(Data for this task begins)
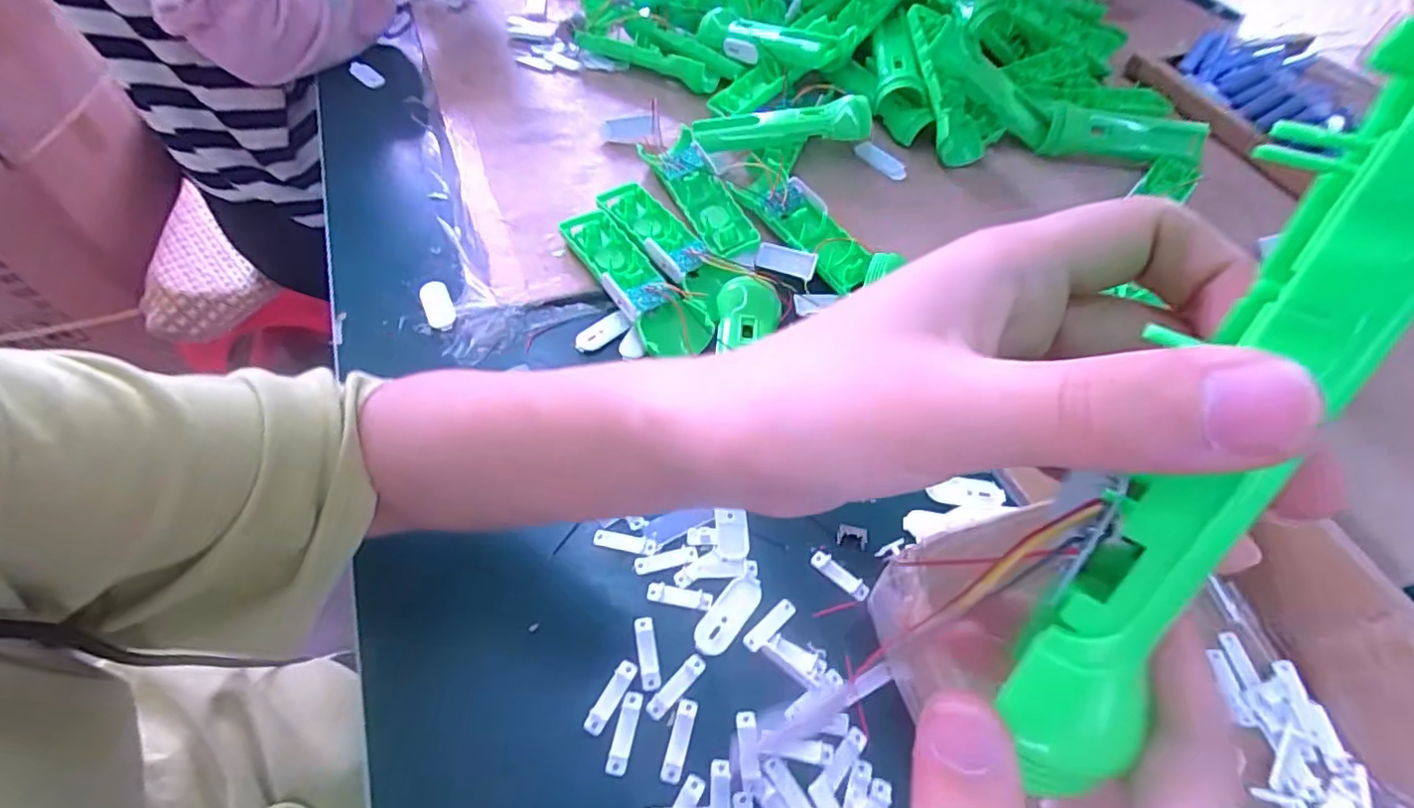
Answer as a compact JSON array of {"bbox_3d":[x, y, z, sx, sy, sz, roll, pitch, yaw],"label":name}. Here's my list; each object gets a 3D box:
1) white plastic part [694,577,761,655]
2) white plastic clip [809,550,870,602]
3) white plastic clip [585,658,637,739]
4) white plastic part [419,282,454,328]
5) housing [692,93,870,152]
[{"bbox_3d":[0.012,0.118,0.348,0.020,0.004,0.050,34,59,19],"label":"white plastic part"},{"bbox_3d":[0.079,0.101,0.365,0.038,0.004,0.010,37,60,21],"label":"white plastic clip"},{"bbox_3d":[-0.050,0.151,0.319,0.010,0.004,0.038,27,57,15],"label":"white plastic clip"},{"bbox_3d":[-0.205,-0.075,0.469,0.021,0.007,0.046,-20,58,-18],"label":"white plastic part"},{"bbox_3d":[0.069,-0.266,0.579,0.163,0.031,0.046,-10,55,-11],"label":"housing"}]

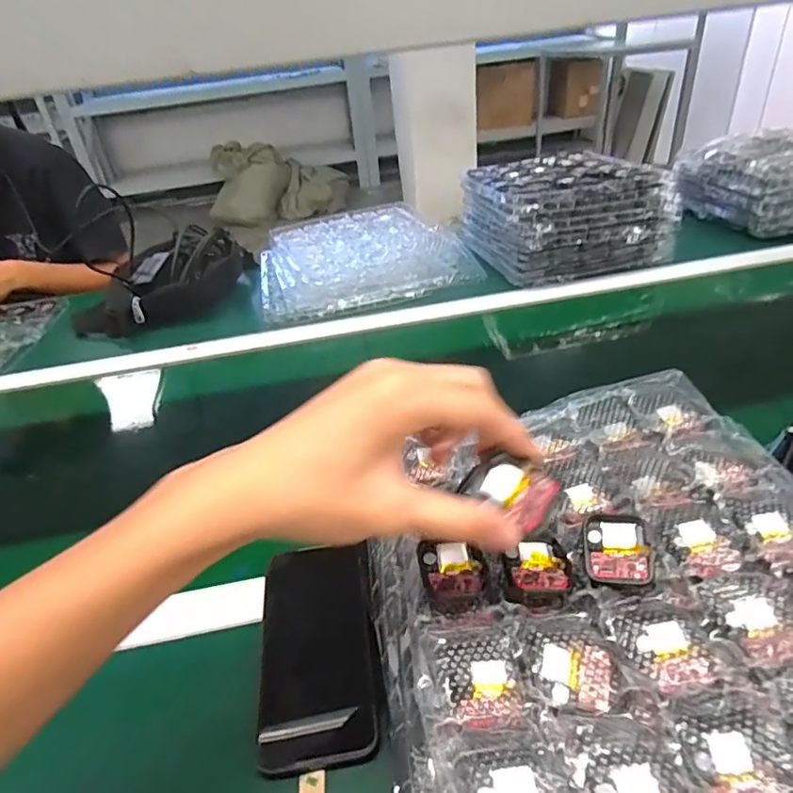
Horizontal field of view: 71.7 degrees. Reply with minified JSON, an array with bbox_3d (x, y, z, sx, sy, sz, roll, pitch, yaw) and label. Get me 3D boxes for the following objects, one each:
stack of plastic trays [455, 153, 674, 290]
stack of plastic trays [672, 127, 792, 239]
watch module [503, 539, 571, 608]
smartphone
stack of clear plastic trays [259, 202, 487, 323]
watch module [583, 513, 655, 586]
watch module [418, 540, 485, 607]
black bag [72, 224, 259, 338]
[{"bbox_3d":[0.277,-0.323,0.950,0.293,0.124,0.300,-9,35,-3],"label":"stack of plastic trays"},{"bbox_3d":[0.703,-0.394,0.978,0.302,0.119,0.240,-10,35,-5],"label":"stack of plastic trays"},{"bbox_3d":[0.081,0.102,0.318,0.036,0.010,0.043,0,36,10],"label":"watch module"},{"bbox_3d":[-0.057,0.177,0.392,0.082,0.011,0.150,-12,46,4],"label":"smartphone"},{"bbox_3d":[-0.064,-0.251,0.962,0.350,0.056,0.334,-13,36,-8],"label":"stack of clear plastic trays"},{"bbox_3d":[0.128,0.089,0.320,0.036,0.010,0.040,-2,49,15],"label":"watch module"},{"bbox_3d":[0.032,0.101,0.314,0.035,0.008,0.042,-6,35,2],"label":"watch module"},{"bbox_3d":[-0.369,-0.204,0.917,0.154,0.101,0.315,23,45,36],"label":"black bag"}]

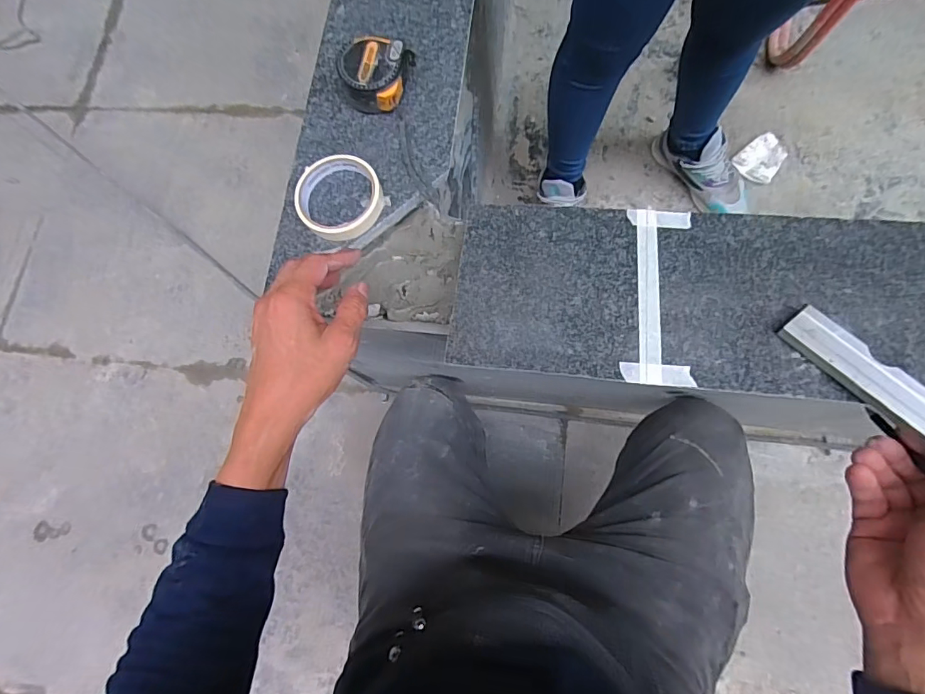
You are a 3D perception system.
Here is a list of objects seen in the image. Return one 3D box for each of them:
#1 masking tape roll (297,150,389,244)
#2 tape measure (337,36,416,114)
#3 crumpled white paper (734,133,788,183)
[{"bbox_3d":[-0.132,-0.159,0.494,0.087,0.022,0.096,-40,74,-4],"label":"masking tape roll"},{"bbox_3d":[-0.092,-0.293,0.515,0.078,0.048,0.072,-5,72,5],"label":"tape measure"},{"bbox_3d":[0.677,-0.429,1.075,0.090,0.018,0.133,35,83,15],"label":"crumpled white paper"}]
(Data for this task ends)
**Work order**. Output only the stretch above from the line with "watch module [503, 539, 571, 608]" through the line with "You are a 3D perception system.", reproduced exactly. Exclude pictures.

**Exercise output**.
watch module [503, 539, 571, 608]
smartphone
stack of clear plastic trays [259, 202, 487, 323]
watch module [583, 513, 655, 586]
watch module [418, 540, 485, 607]
black bag [72, 224, 259, 338]
[{"bbox_3d":[0.277,-0.323,0.950,0.293,0.124,0.300,-9,35,-3],"label":"stack of plastic trays"},{"bbox_3d":[0.703,-0.394,0.978,0.302,0.119,0.240,-10,35,-5],"label":"stack of plastic trays"},{"bbox_3d":[0.081,0.102,0.318,0.036,0.010,0.043,0,36,10],"label":"watch module"},{"bbox_3d":[-0.057,0.177,0.392,0.082,0.011,0.150,-12,46,4],"label":"smartphone"},{"bbox_3d":[-0.064,-0.251,0.962,0.350,0.056,0.334,-13,36,-8],"label":"stack of clear plastic trays"},{"bbox_3d":[0.128,0.089,0.320,0.036,0.010,0.040,-2,49,15],"label":"watch module"},{"bbox_3d":[0.032,0.101,0.314,0.035,0.008,0.042,-6,35,2],"label":"watch module"},{"bbox_3d":[-0.369,-0.204,0.917,0.154,0.101,0.315,23,45,36],"label":"black bag"}]

You are a 3D perception system.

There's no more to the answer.